* **Activity list**:
1/ Condense the paragraph of the Andy Marshall profile that begins "The company – whose 20 brands" into a short bulleted list that keeps its main facts.
2/ Write out the part of the Andy Marshall profile starting at "Andy Marshall is" and ending at "under different ownerships.", word for word.

* **Provided passage**:
The Global Media Business Weekly

How I do it: Andy Marshall, Our Media

Andy Marshall is CEO and major shareholder of Our Media Ltd, the Bristol-based, UK specpub which was recently sold by Burda’s UK subsidiary Immediate Media after being de-merged in 2021. It means that he is now managing some of the brands for the fifth time under different ownerships.

The company – whose 20 brands include BBC Science Focus, Gardens Illustrated, BBC Music, Quilting, Mollie Makes, Gathered, Cycling Plus, Mountain Biking UK and BBC Wildlife – was once the startup Origin Publishing before being acquired by then BBC Magazines and subsequently sold to private equity where it became part of Immediate Media which itself was then acquired by Burda and is now independent again as Our Media. In 2021, the predecessor company had revenue of £42mn and EBITDA of £600k. Marshall began his career studying accountancy before switching to marketing at a company owned by Robert Maxwell. He spent five years in the 1990s at Future before co-founding Origin in 1998. Our Media is 100% owned by Marshall and his management team (with no external shareholders) which, presumably, creates the scope for future expansion through mergers and collaborations.

He graduated in classics from Cambridge University.

* **Dataset extract**:
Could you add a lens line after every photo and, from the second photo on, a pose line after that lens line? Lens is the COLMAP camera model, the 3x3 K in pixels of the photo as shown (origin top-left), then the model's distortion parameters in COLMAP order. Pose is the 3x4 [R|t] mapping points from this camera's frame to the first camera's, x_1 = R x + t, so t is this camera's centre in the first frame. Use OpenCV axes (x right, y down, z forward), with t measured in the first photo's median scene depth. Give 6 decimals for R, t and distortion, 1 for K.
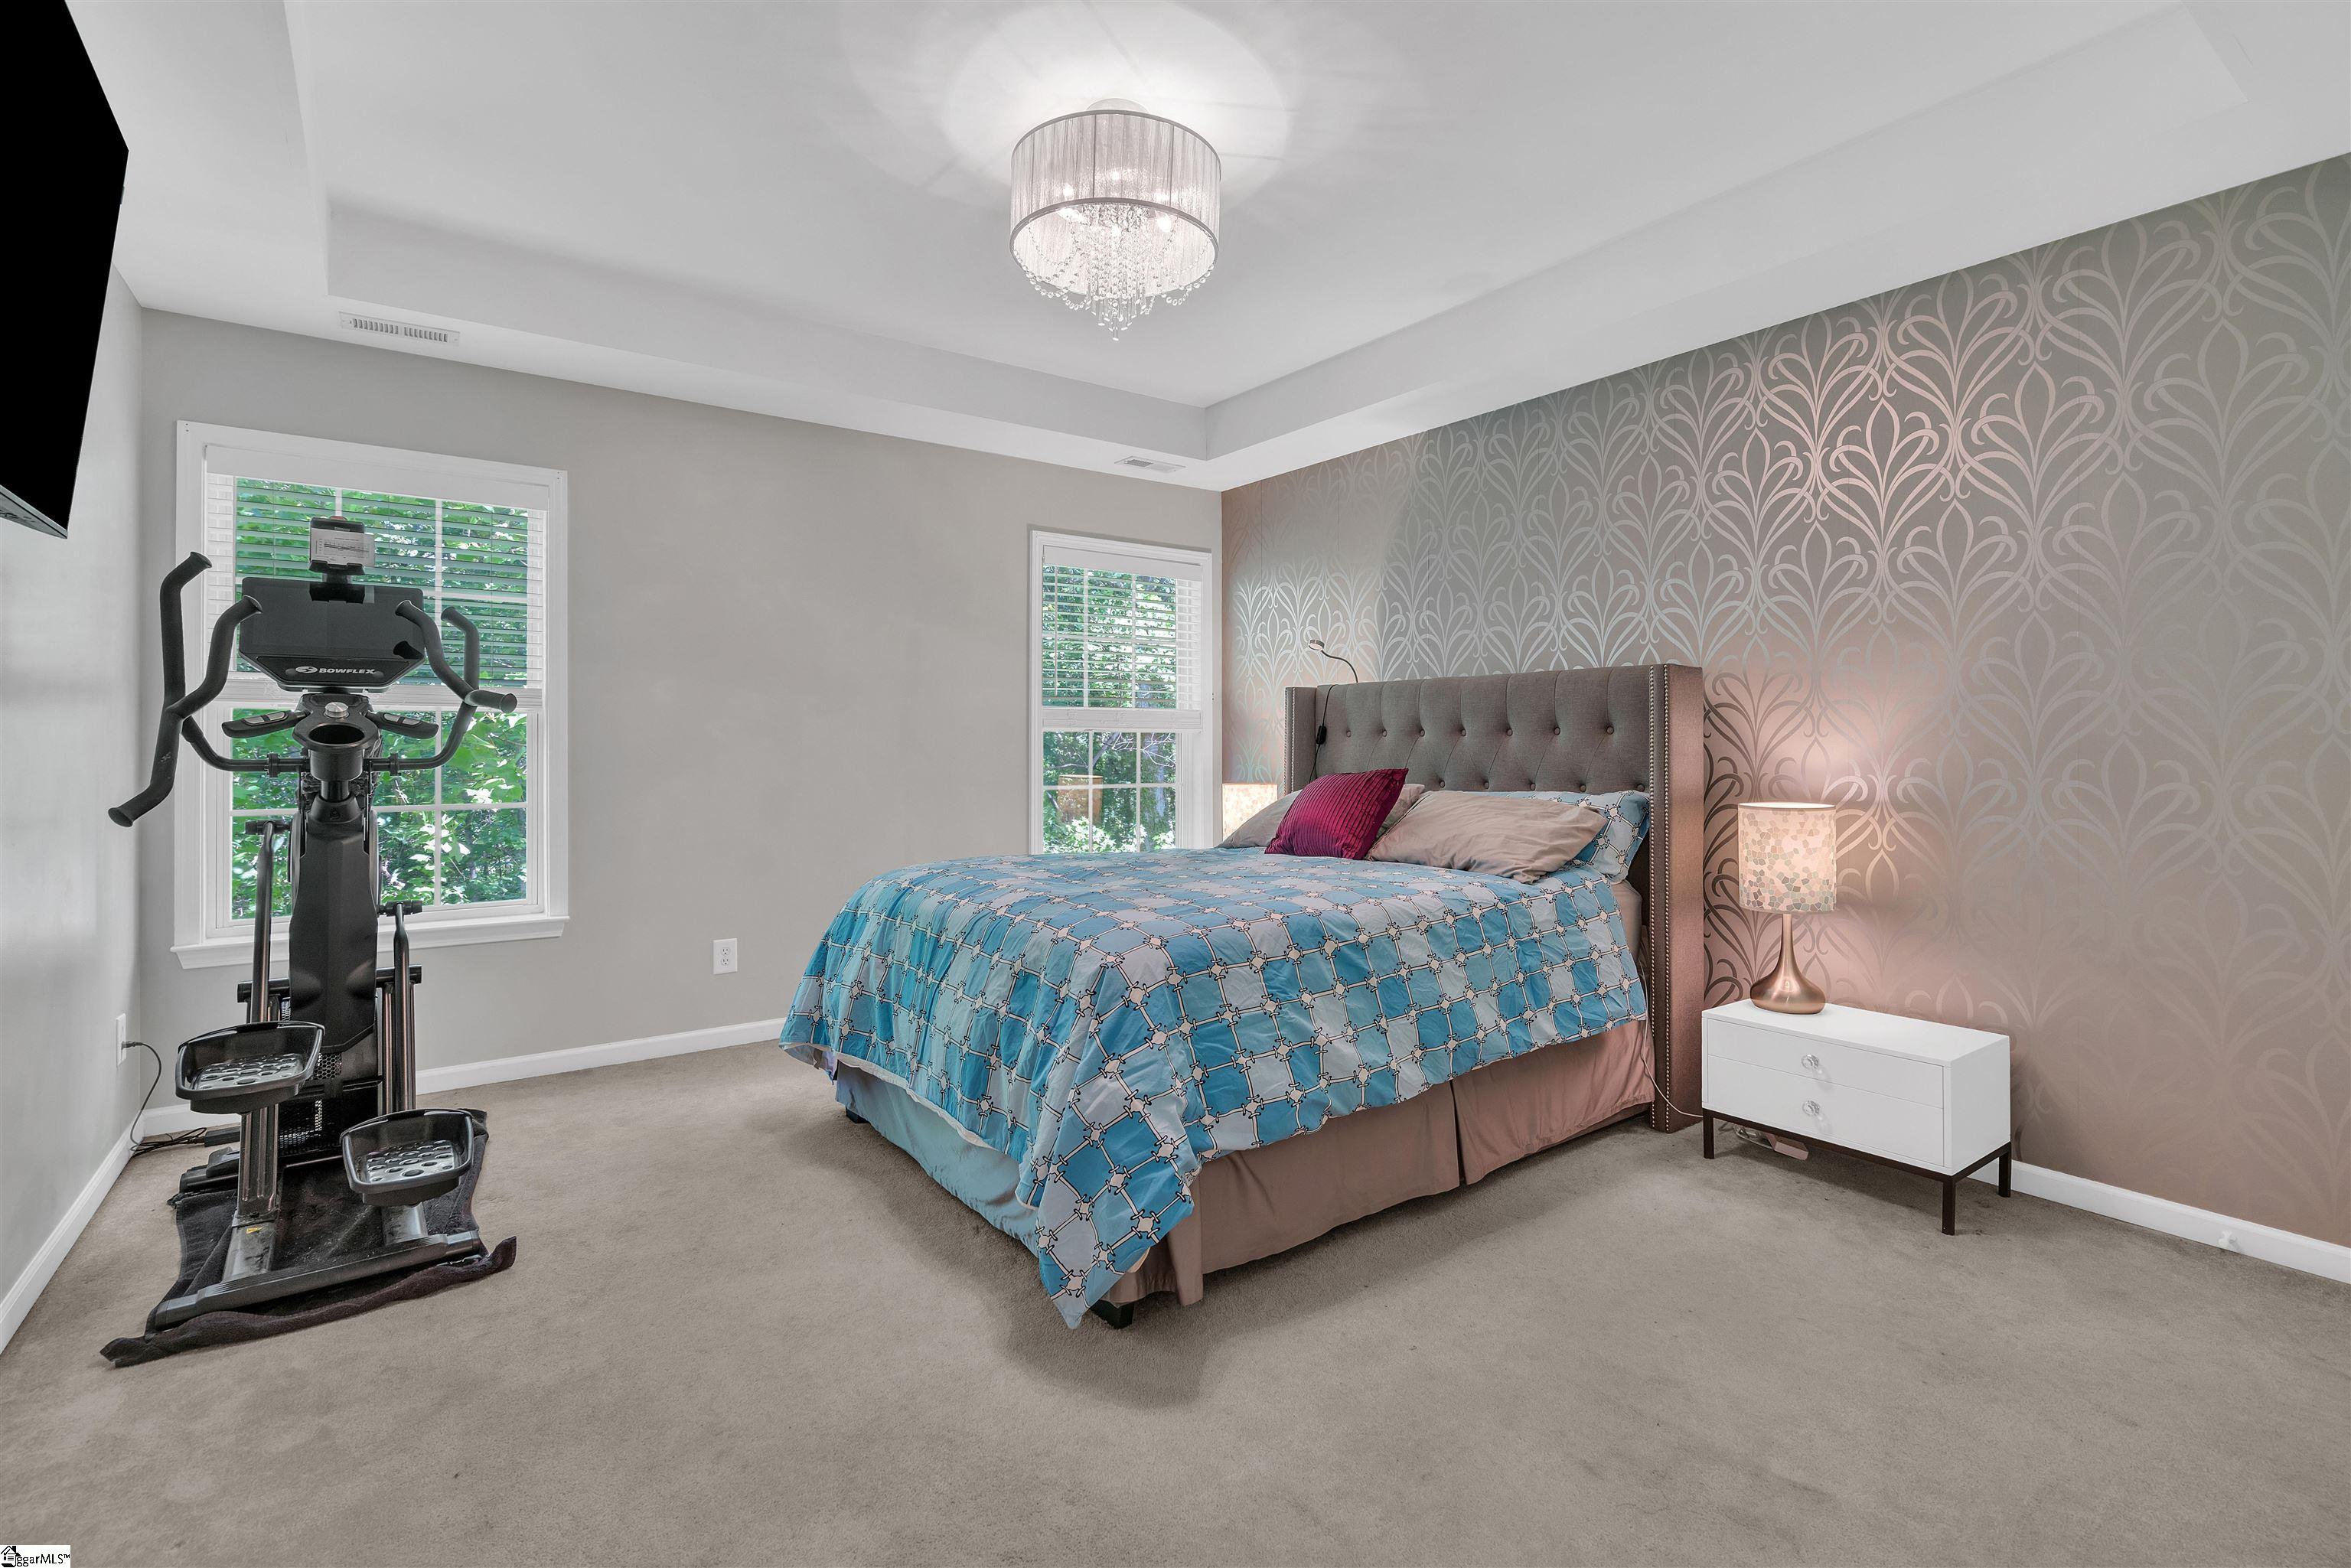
lens RADIAL K [[1075.8, 0, 1168.9], [0, 1075.8, 738.7], [0, 0, 1]] dist [-0.002427, 0.001848]
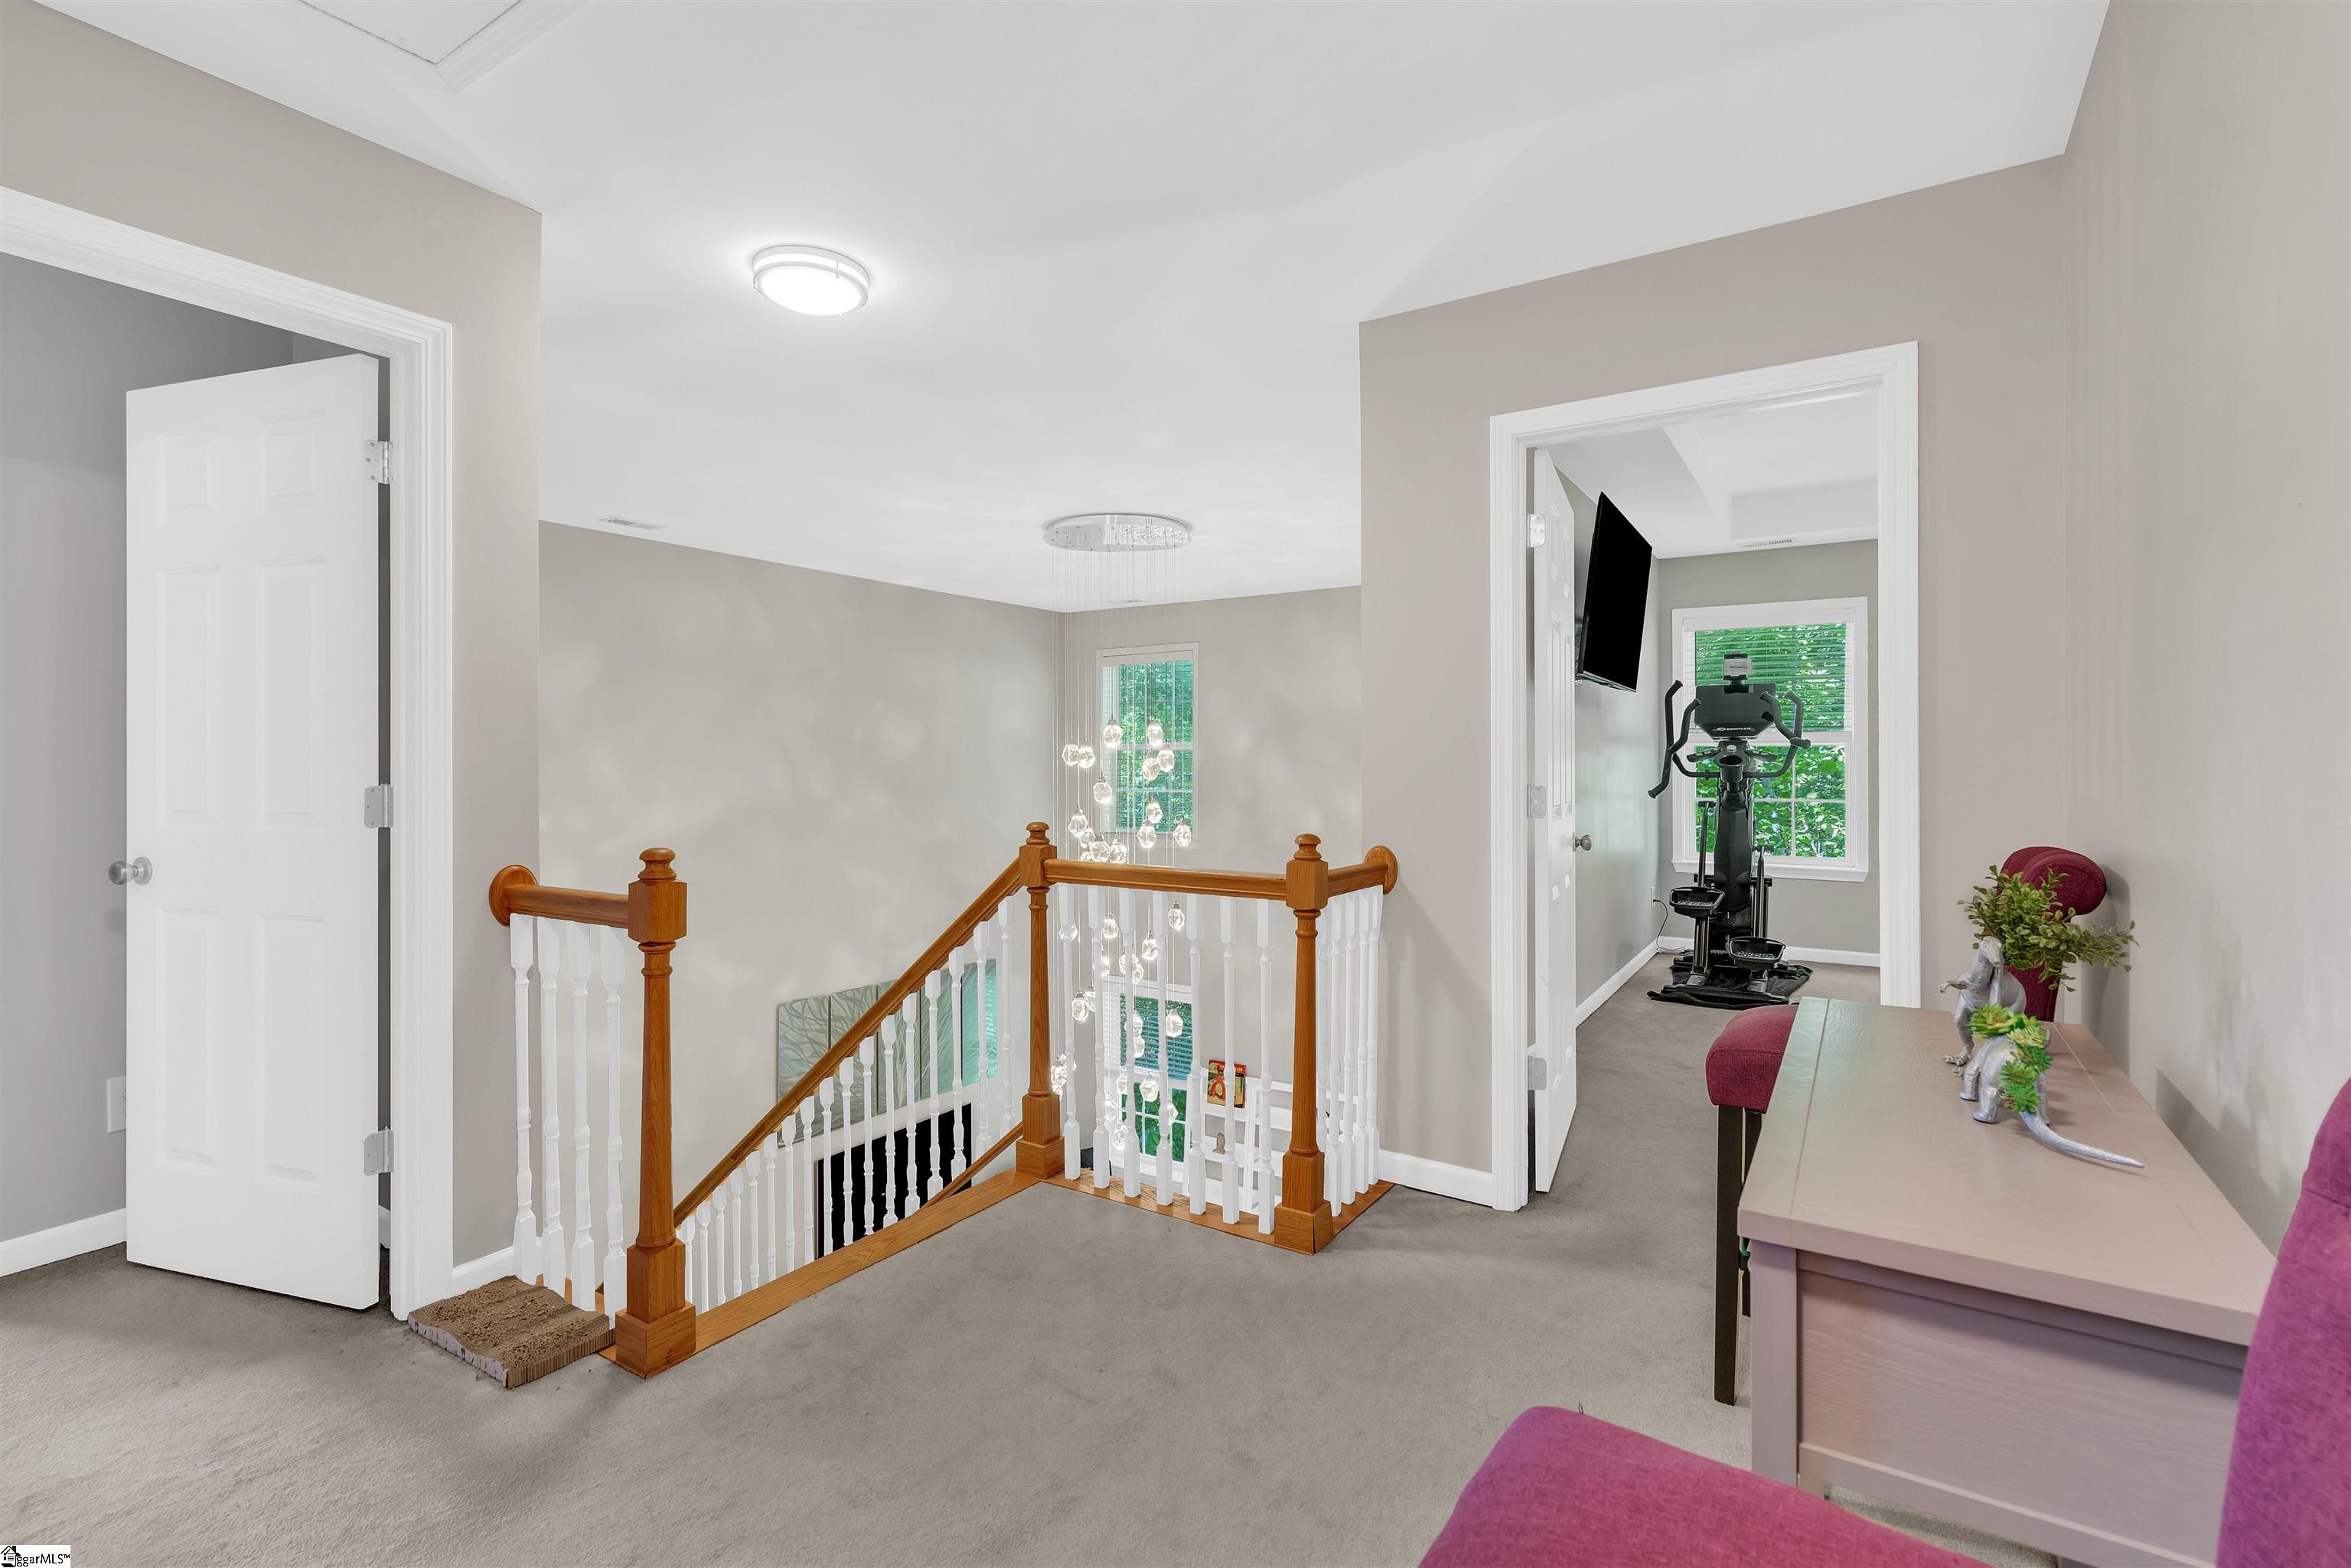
lens RADIAL K [[1075.8, 0, 1185.4], [0, 1075.8, 766.5], [0, 0, 1]] dist [-0.002427, 0.001848]
pose [[0.386766, 0.000702, -0.922178, 0.731153], [0.000442, 0.999999, 0.000947, 0.005987], [0.922178, -0.000774, 0.386766, -0.777950]]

* **Answers to the tasks**:
1/
- The company has 20 brands, including BBC Science Focus, Gardens Illustrated, BBC Music, Quilting, Mollie Makes, Gathered, Cycling Plus, Mountain Biking UK and BBC Wildlife.
- It began as the startup Origin Publishing. BBC Magazines acquired it, then sold it to private equity, and it became part of Immediate Media. Burda then acquired Immediate Media, and the company is now independent again as Our Media.
- In 2021, the predecessor company had revenue of £42mn and EBITDA of £600k.
- Marshall studied accountancy, then moved into marketing at a company owned by Robert Maxwell. He spent five years at Future in the 1990s and co-founded Origin in 1998.
- Marshall and his management team own 100% of Our Media, with no external shareholders. This presumably leaves room for future expansion through mergers and collaborations.

2/
Andy Marshall is CEO and major shareholder of Our Media Ltd, the Bristol-based, UK specpub which was recently sold by Burda’s UK subsidiary Immediate Media after being de-merged in 2021. It means that he is now managing some of the brands for the fifth time under different ownerships.